Je me suis toujours demandé pourquoi les socialistes délaissaient les questions de réformes institutionnelles lorsqu'ils étaient au pouvoir, pour ne s'en préoccuper qu'une fois dans l'opposition.
En guise de conclusion, je dirai que la gauche ne s'est jamais remise de 2002, notamment parce qu'elle n'a jamais regardé cet épisode en face, le réduisant de fait à une simple péripétie, qu'il fallait oublier au plus vite.
Pour moi, le sursaut de la gauche n'est pas du à une volonté d'être plus offensif face à une droite agressive, mais seulement aux erreurs de celle-ci.
La gauche aurait-elle pu prétendre gagner les européennes ou les régionales, s'il n'y avait pas eu l'épisode de la canicule?
Car le tournant de 2003 n'est pas celui de la bataille des retraites (perdue ... et pan une nouvelle défaite pour le mouvement social), mais celui de la gestion désastreuse (pour ainsi dire stalinienne !) de la canicule et de son cortège de décès.
Avant ne parlait-on pas d'une gauche "chamalow" ?
Et enfin, ce fameux référendum exprimant moins un "Non" de gauche, qu'un "Non" à gauche, ne surestimons pas sa portée. Tandis que nous nous gaussions d'une affiche où Hollande et Sarkozy voisinaient, nous n'avons pas pris le temps de voir qui étaient nos voisins de tablée, au risque de nous croire seuls du bon côté.
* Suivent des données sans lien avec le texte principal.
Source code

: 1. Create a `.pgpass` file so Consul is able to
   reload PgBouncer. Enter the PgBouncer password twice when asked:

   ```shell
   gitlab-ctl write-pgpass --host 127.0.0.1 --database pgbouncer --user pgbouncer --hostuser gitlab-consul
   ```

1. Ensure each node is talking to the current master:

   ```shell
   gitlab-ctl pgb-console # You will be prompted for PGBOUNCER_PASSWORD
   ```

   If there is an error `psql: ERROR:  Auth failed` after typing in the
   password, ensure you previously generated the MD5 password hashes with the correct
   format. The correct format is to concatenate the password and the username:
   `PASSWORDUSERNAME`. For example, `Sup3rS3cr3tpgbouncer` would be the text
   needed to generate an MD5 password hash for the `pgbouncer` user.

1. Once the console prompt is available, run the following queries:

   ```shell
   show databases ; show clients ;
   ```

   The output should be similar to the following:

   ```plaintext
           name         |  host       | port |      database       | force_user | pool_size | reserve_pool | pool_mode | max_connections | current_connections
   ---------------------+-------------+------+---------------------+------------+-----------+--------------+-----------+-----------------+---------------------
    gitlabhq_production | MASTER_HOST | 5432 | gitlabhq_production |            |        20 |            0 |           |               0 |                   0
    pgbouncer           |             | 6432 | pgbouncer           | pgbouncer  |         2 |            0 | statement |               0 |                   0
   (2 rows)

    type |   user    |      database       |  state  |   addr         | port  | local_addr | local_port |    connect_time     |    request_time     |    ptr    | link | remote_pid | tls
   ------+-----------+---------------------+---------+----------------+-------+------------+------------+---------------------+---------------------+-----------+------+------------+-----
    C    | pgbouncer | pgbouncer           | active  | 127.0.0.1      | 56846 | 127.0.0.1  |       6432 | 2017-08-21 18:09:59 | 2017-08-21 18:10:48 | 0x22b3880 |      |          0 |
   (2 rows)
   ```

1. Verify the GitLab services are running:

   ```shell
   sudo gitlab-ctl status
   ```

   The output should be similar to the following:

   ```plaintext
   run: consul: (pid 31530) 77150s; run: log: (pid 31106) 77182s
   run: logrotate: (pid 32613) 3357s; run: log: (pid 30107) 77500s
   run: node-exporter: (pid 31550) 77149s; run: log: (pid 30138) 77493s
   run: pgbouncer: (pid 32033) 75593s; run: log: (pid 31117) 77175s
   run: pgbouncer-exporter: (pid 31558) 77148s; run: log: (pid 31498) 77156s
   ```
Royal a mené une campagne curieuse, difficile à suivre, avec des choix bizarres (mon dieu cette vilaine affiche du 1er tour), mais elle a sans doute ouvert une voie : celle de la consultation massive des militants et des sympathisants. Nous avons retrouvé le chemin du dialogue avec notre électorat, il ne faut pas s'arrêter là. La gauche que j'ai vu dans cette campagne est à représentative de la société française, encore faudra-t-il lui permettre de continuer à s'exprimer. C'est là tout le travail qui nous attend, si l'on ne veut pas démarrer notre campagne pour 2012 six mois avant l'élection.
Ps : j'ai cru la victoire possible jusqu'à la veille du 1er tour, date à laquelle j'ai fini de lire un livre terrible et lucide édité par la Fondation Jean Jaurès Le descenseur social http://www.jean-jaures.org/PUB/ledescenseursocial.pdf
La 3ème partie sur les opinions dans les milieux populaires est édifiante et l'on perçoit les discours de Sarkozy avec un regard différent.